Nick Grant


Week 6: Introduction to Asynchronous Serial Communication

Introduction to Physical Computing

For this week in physical computing, I completed the labs with Martin and Patrick from our class. While I have performed the previous labs on my own, I enjoyed working in a group. Whenever we had issues with debugging, we bounced off ideas from each other. Additionally, physically speaking to students helped reinforce the concepts in my head. We first began with the lab “Intro to Asynchronous Serial Communications.”

Breadboard attached to an accelerometer and a pushbutton

I borrowed an accelerometer from the ER. The X and Y axis pins are attached to the Nano’s analog pins 0 and 1 respectively. I learned more about the Arduino Serial Monitor in order to view and analyze incoming serial data. I learned about the difference between ASCII and raw binary data. While Serial.println() formats values as an ASCII-encoded decimal number, Serial.write() sends a binary value of the sensor reading.

Garbage letters

When we accidentally used Serial.write() instead of Serial.println(), we received garbage letters because Serial.write() does not translate bytes into ASCII characters. Understanding the methods in which serial communication are organized between my computer and microcontroller is fascinating. I hope to connect some of my previous p5.js sketches to my breadboard.

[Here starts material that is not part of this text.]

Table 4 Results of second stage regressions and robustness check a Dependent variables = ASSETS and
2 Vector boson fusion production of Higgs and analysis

Accelerometer demonstration

Our accelerometer gave us readings between about 0 and 150.


When we used Serial.println(mappedValue), we received more in-depth information. The sketch printed the raw binary value, the ASCII-encoded binary value, and then the ASCII-encoded decimal, hexadecimal, and octal values. The more I learn about coding, the more I realize the importance of staying organized and understanding what each value represents. I wonder when I will need hexadecimal and octal values.

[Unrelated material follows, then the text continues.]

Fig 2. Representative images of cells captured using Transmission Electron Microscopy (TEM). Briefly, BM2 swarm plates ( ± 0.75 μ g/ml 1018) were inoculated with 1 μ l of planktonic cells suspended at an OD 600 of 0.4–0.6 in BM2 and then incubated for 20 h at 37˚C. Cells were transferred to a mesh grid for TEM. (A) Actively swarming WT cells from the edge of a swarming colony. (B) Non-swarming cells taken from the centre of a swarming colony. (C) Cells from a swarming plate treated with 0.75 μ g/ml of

The lab “Serial Input to P5.js was a lot of fun. We connected a potentiometer to a p5.js sketch and mapped the values.

Potentiometer connected to my breadboard

I found that the names of the serial ports are intuitive. I feel comfortable setting up callbacks for close, open, and error. Sometimes I would run into the error message “port is busy.” I cannot change my Arduino code while my sketch and p5.serialcontrol are open.

Background color changes

In the draw function, we printed the sensor value to the screen. Then, my group changed the background rgb values to be between 0 and 255.

Our graph

Finally, we created the function graphData(). The value from the potentiometer is mapped as a number value.

As a personal project, I am working on a pushbutton that is connected to my previous sketch:

In my Arduino code, I created four if statements that detect the state of the button change when it is pressed. I am figuring out how to send the data from my breadboard to my sketch in order to change the state of my cat button.

Image result for ouija board

For my midterm, Filmon and I decided to create an interactive ouija board. Our initial plan was to have each letter appear on a monitor, but this goal may be too challenging. Instead, we may have the “Yes” and “No” be connected to giant LED lights as switches. Vibrations would occur when the planchette touches the alphabet. I look forward to discussing our ideas more tomorrow during office hours.